Провожавший на русской стороне полковник выдал Врангелю толстую пачку китайских юаней и кучу монет.
– Местные деньги там не в цене. Японские и китайские куда охотней берут.
Барон взвесил пачку в руке. Он видел эту валюту в Китае, но дела с ней не имел. По правде говоря, Петр Николаевич вообще Поднебесной не видел – с парохода на поезд, а с него на марш и в бой. Смутно отпечатались странные кровли с загнутыми концами и бесконечные убогие хижины бедняков, обитатели которых, призванные в армию, плохо изображали пехоту.
– Александру Ивановичу отдам. Он лучше разбирается.
– Ни в коем случае, ротмистр. Павлов… слишком хорошо разбирается. Азартен на предмет карт, уличен был в растрате. Однако дела корейские знает как никто.
Нагнав картежника, Врангель начал выпытывать подробности, кои на северной стороне ему не сообщили из-за секретности, хоть это ему и казалось странным – как готовиться, толком не зная маршрута похода.

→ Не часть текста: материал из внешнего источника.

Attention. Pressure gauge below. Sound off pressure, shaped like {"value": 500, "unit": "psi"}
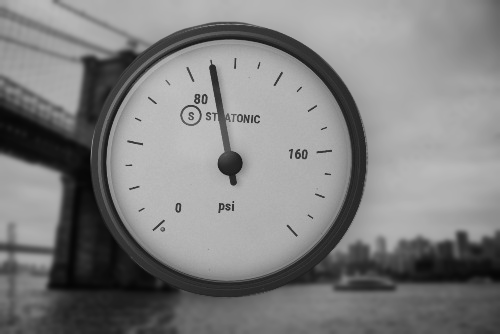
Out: {"value": 90, "unit": "psi"}
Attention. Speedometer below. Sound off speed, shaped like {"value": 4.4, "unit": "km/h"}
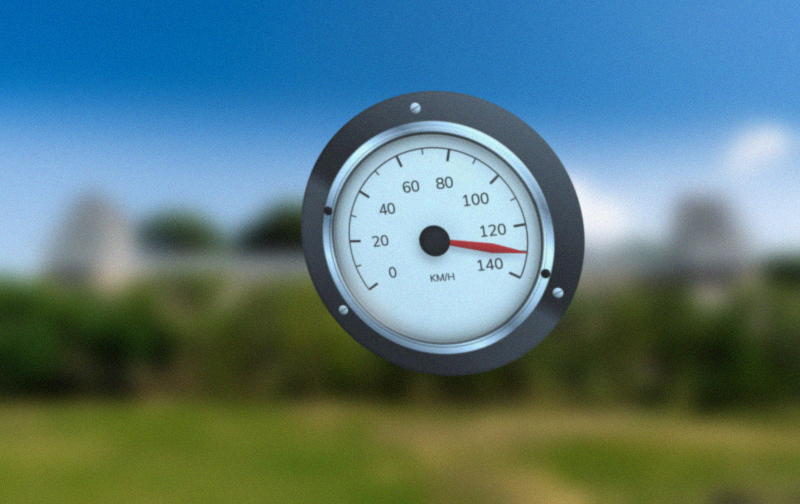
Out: {"value": 130, "unit": "km/h"}
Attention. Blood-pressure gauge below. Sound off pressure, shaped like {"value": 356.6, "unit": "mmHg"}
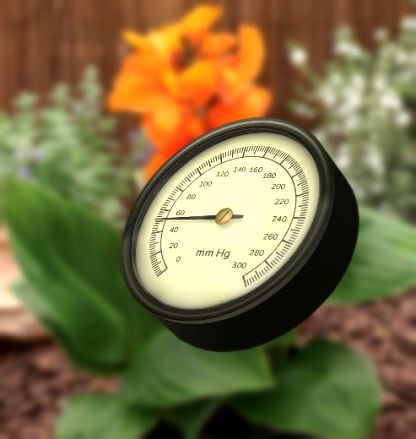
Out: {"value": 50, "unit": "mmHg"}
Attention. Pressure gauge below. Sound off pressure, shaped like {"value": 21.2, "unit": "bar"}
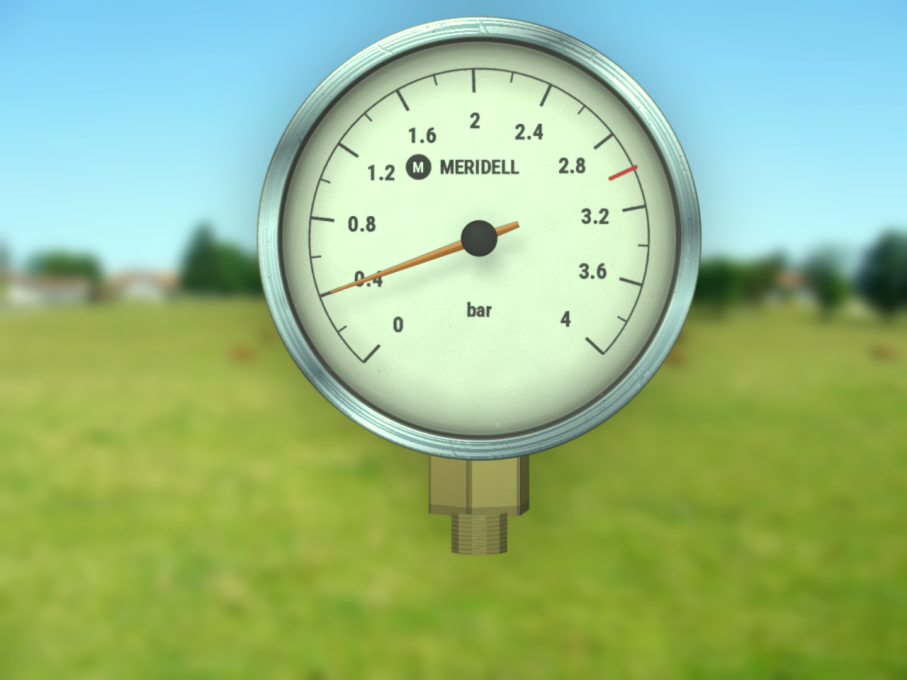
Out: {"value": 0.4, "unit": "bar"}
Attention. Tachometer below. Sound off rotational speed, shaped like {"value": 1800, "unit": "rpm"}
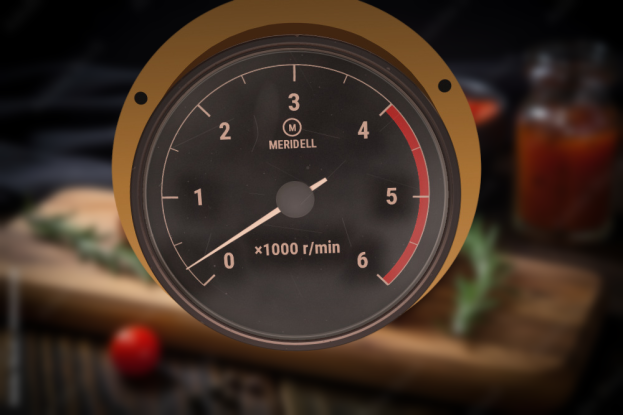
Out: {"value": 250, "unit": "rpm"}
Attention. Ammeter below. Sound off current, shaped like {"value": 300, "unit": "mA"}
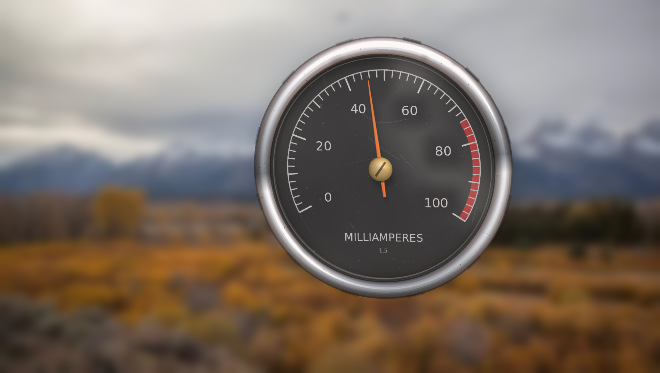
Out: {"value": 46, "unit": "mA"}
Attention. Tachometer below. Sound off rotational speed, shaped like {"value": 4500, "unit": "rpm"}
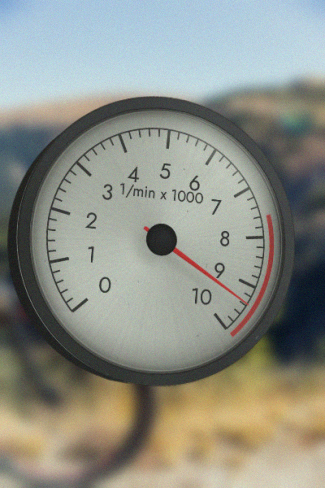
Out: {"value": 9400, "unit": "rpm"}
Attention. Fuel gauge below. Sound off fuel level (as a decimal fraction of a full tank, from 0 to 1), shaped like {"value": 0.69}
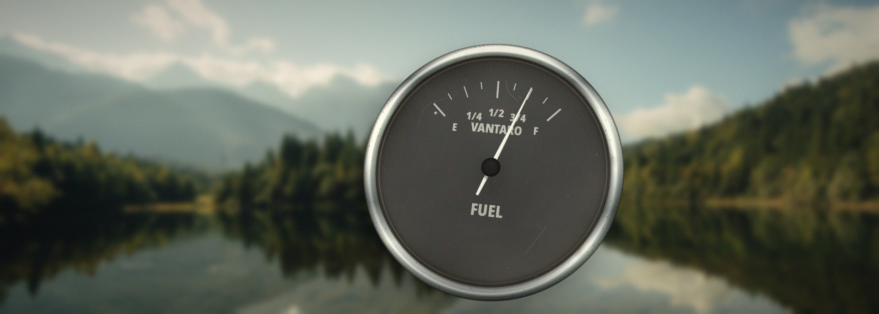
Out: {"value": 0.75}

– За четверо суток нам надобно добраться до Пхеньяна и оттуда вывезти императора.
– А сам он не может?
– Никак. Его нынешнее положение – нечто среднее между домашним арестом и присмотром околоточного надзирателя. Он если и выберется из дворца, его тут же окружают полицейские, верные премьеру, и японские агенты. Так что до Пхеньяна он едет открыто, там торжественная церемония. Потом ему помогут бежать. А уж чтобы благополучно добраться до русской, точнее маньчжурской границы – ваша работа, господин ротмистр.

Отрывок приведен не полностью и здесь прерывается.